Task brief: Line by line, the data below should be set down unchanged, with images excluded.

Data below:

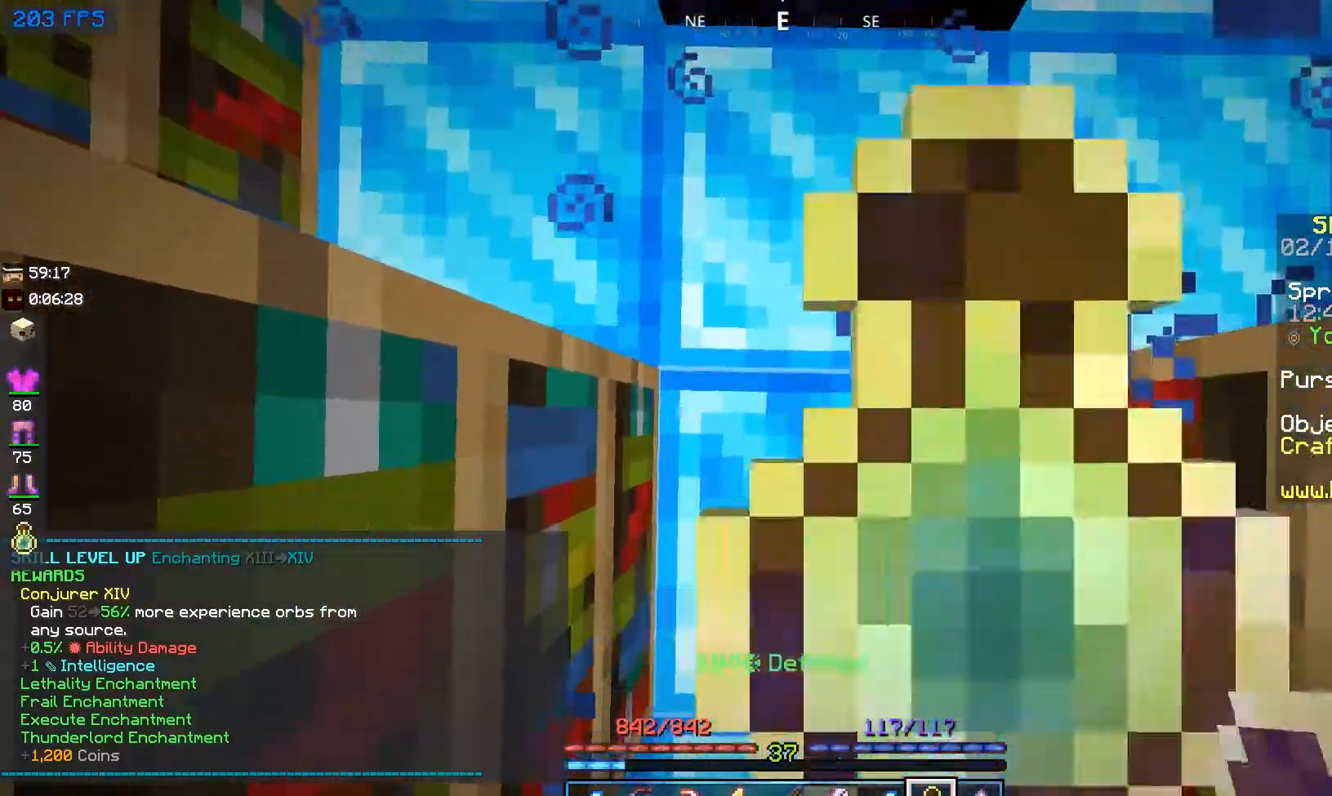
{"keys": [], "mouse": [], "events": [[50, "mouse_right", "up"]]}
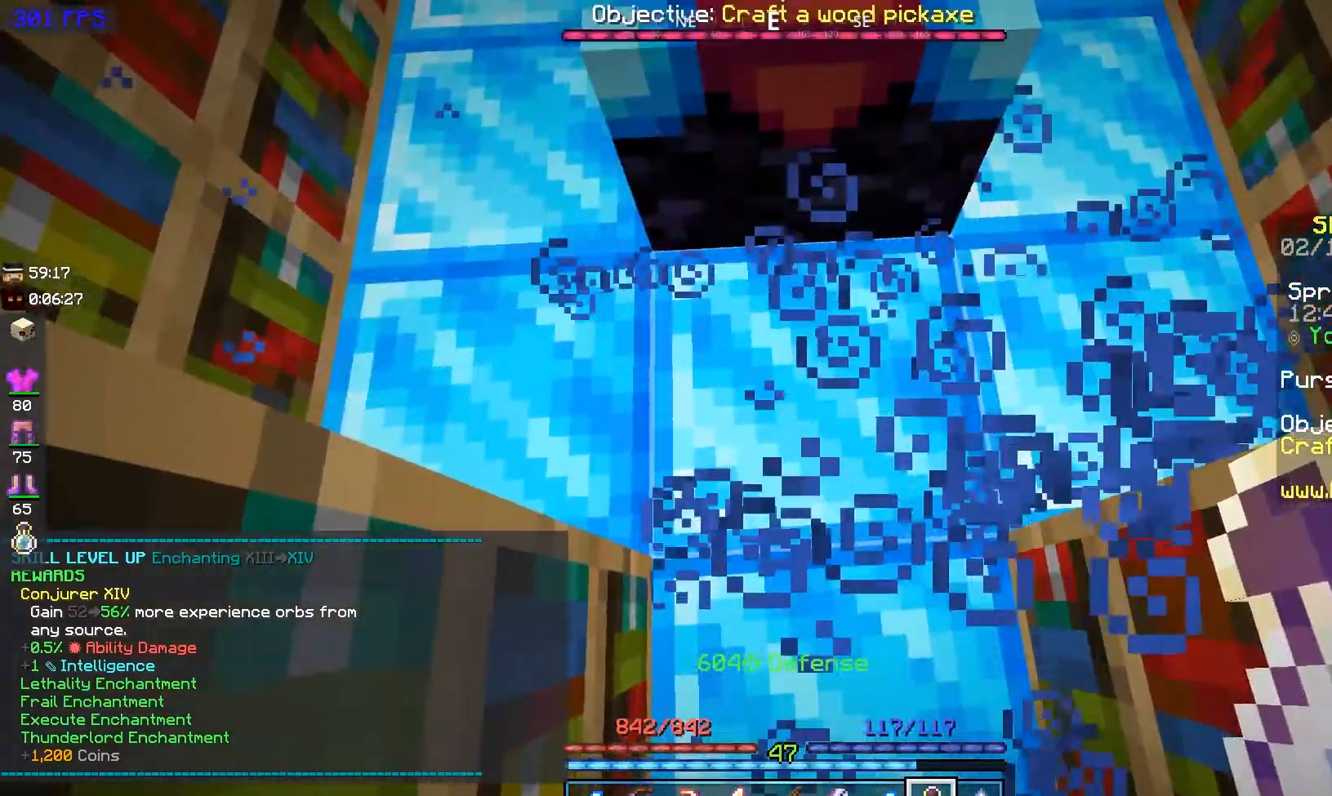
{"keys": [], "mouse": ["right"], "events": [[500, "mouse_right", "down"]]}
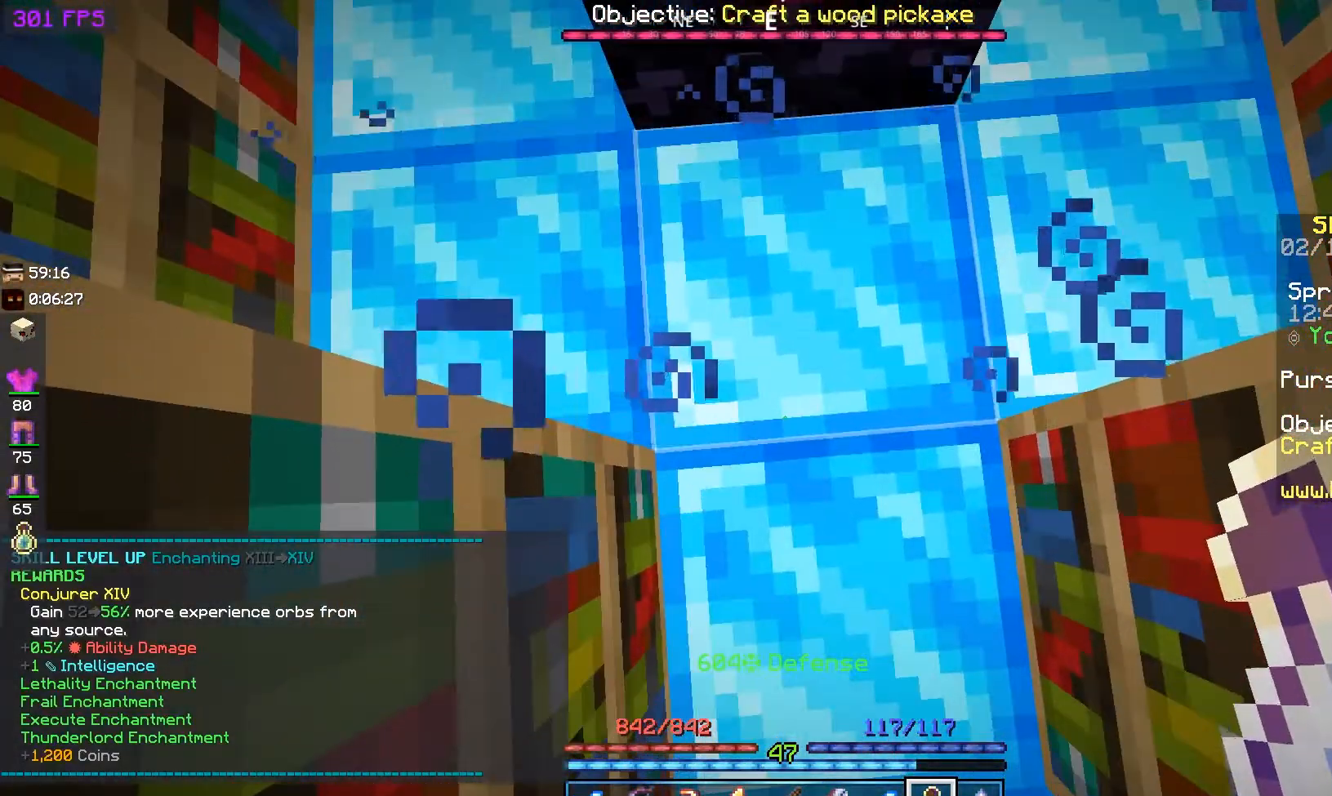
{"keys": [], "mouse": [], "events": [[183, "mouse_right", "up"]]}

Solution to the exercise:
{"keys": [], "mouse": [], "events": [[50, "mouse_right", "up"]]}
{"keys": [], "mouse": ["right"], "events": [[500, "mouse_right", "down"]]}
{"keys": [], "mouse": [], "events": [[183, "mouse_right", "up"]]}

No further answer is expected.